Como buen hombre del Renacimiento, con una hospitalidad mental sorprendente para su época, cuando apenas comenzaba el Siglo de Oro de la literatura española, Juan de Castellanos tomó palabras de las lenguas indígenas del Caribe, de los Andes y de la selva, para nombrar todo lo que no tenía nombre en castellano, y su poema se fue llenando de canoas, de chigüiros, de ceibas y bohíos, de tunjos y poporos, de guanábanas y lulos, de tapires, cachamas, huracanes, tiburones, yarumos y guayacanes, de venablos con curare en la punta, de caimanes y de mapanaes.
Y cuando el poema llegó a España nadie pudo entender lo principal: que había comenzado el mestizaje de la lengua, su paso de lengua local a lengua planetaria. Y algunos dijeron que eso no era poesía sino un engendro salvaje, “lleno de palabras bárbaras y exóticas que afeaban la sonoridad clásica de la lengua castellana”.
Pero lo que estaba aflorando allí no eran solo nombres y símbolos sino la dignidad de un continente, y aunque una parte del poema fue publicada en 1589, los incontables pliegos llenos de estrofas simétricas y esmerada caligrafía, que contenían el milagro del descubrimiento poético de un mundo inmenso, quedaron guardados por siglos en los estantes de las bibliotecas reales, y solo hace 70 años se publicaron completos en Colombia los cuatro volúmenes de las “Elegías de varones ilustres de Indias”, que por primera vez nombraron minuciosamente a la América ecuatorial y caribeña, y la cantaron en endecasílabos a la manera de Dante y de Ariosto.

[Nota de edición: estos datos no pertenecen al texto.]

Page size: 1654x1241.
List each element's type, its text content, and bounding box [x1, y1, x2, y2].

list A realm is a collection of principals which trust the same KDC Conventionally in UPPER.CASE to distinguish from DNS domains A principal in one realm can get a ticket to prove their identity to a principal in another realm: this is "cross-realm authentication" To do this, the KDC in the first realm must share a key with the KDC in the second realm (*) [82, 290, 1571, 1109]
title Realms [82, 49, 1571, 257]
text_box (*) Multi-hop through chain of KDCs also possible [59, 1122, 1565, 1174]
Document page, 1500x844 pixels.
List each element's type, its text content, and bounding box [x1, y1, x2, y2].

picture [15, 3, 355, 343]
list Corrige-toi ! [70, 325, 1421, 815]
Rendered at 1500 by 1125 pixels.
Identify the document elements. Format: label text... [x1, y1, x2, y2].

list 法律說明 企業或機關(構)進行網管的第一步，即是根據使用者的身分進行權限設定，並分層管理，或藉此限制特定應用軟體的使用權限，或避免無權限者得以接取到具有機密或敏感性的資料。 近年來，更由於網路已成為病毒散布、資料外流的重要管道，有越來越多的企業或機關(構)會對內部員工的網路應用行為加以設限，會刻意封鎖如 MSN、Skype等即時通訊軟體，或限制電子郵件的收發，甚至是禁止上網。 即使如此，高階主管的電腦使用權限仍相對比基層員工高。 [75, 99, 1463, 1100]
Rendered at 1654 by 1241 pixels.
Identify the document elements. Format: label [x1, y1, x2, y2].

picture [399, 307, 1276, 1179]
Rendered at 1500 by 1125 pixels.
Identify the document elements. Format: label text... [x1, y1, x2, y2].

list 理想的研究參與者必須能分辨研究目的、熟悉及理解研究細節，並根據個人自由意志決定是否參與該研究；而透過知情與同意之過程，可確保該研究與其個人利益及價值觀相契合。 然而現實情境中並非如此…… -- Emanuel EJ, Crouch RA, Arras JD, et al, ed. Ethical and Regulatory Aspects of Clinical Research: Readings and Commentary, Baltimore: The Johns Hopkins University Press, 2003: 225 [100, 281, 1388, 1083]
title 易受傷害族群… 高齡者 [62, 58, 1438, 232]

(*) Escritor colombiano, autor de ¿Dónde está la franja amarilla?” (1997), En busca de Bolívar (2010), La lámpara maravillosa (2012), Pa que se acabe la vaina (2013), El dibujo secreto de América Latina (2014) y cuatro libros de poemas. Autor de las novelas Ursúa (2005), El país de la canela (2008), La serpiente sin ojos (2012) y El año del verano que nunca llegó (2015). Recibió los premios Nacional de Ensayo 1982, Nacional de Poesía 1992, de Ensayo Ezequiel Martínez Estrada en Casa de las Américas 2003 y el Premio Rómulo Gallegos 2009.